* **What to do**
Reproduce each of the entries below word for word, omitting the pictures.

(Physical quantity readout data)
###

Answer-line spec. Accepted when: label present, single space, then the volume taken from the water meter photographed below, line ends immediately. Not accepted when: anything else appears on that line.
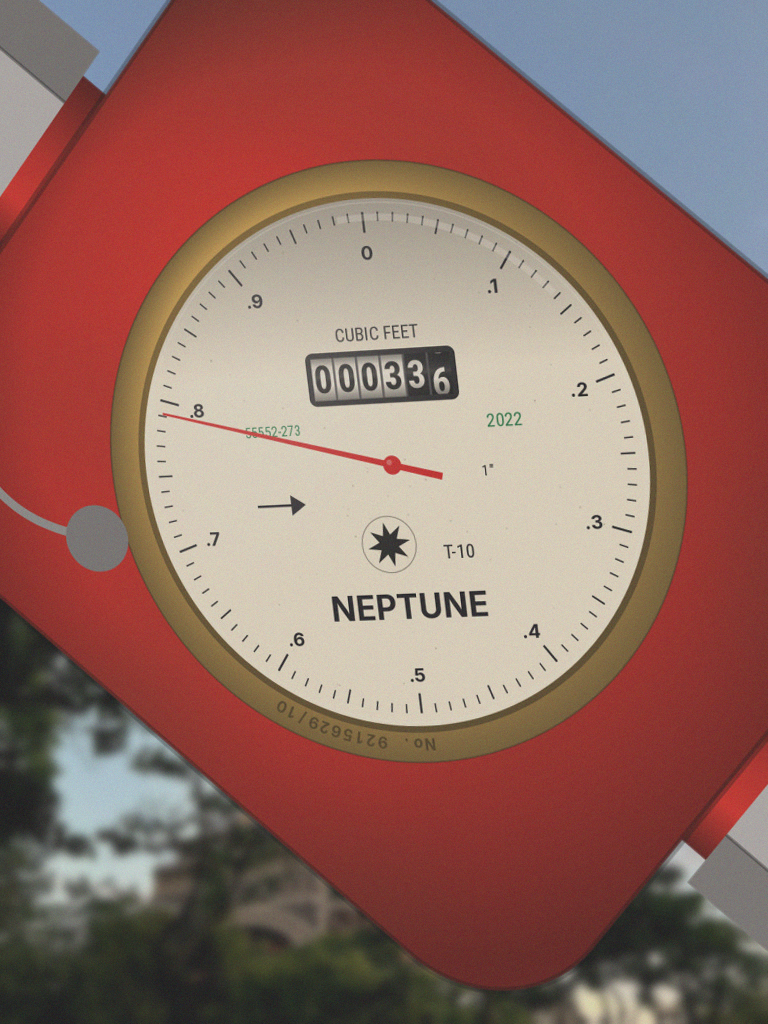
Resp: 335.79 ft³
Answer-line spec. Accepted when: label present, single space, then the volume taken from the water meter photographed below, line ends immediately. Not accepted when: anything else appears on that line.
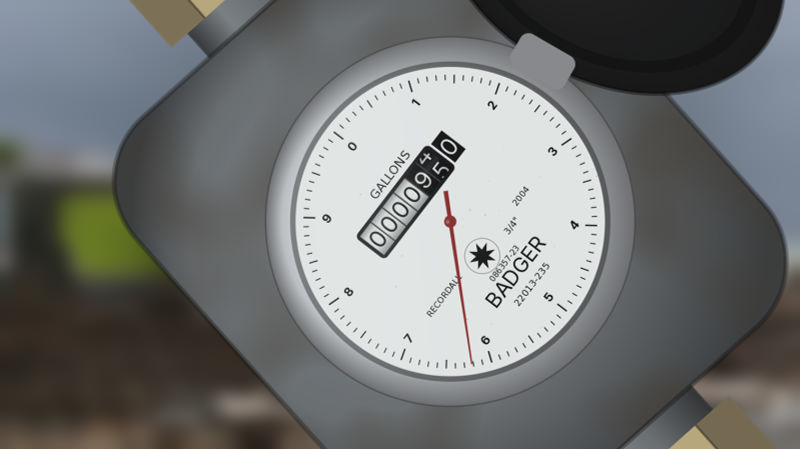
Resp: 946.2 gal
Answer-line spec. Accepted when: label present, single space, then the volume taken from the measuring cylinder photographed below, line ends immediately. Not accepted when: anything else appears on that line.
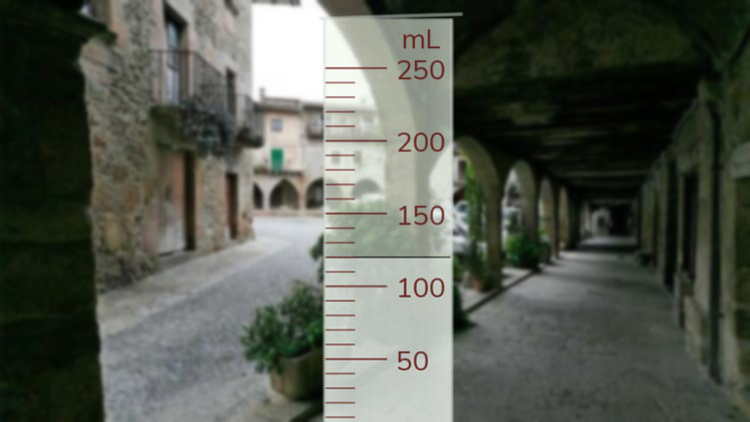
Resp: 120 mL
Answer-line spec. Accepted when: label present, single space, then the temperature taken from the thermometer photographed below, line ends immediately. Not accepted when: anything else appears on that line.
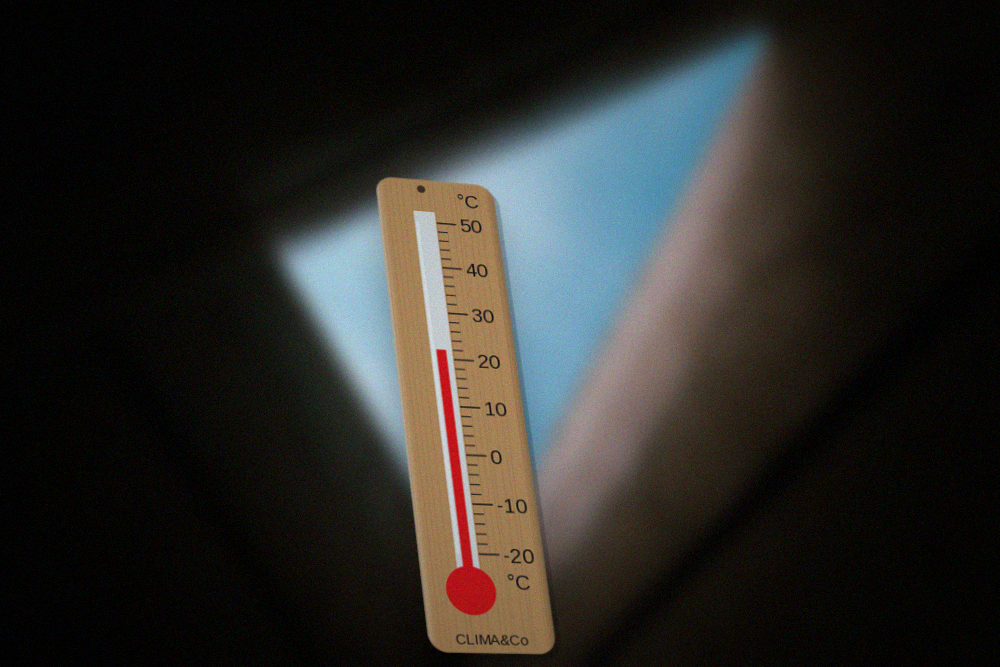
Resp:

###

* **Solution to the problem**
Answer-line spec. Accepted when: label present, single space, then the volume taken from the water meter photographed below, line ends immediately. Not accepted when: anything else appears on that line.
Resp: 335.79 ft³
Answer-line spec. Accepted when: label present, single space, then the volume taken from the water meter photographed below, line ends immediately. Not accepted when: anything else appears on that line.
Resp: 946.2 gal
Answer-line spec. Accepted when: label present, single space, then the volume taken from the measuring cylinder photographed below, line ends immediately. Not accepted when: anything else appears on that line.
Resp: 120 mL
Answer-line spec. Accepted when: label present, single space, then the temperature taken from the thermometer photographed below, line ends immediately. Not accepted when: anything else appears on that line.
Resp:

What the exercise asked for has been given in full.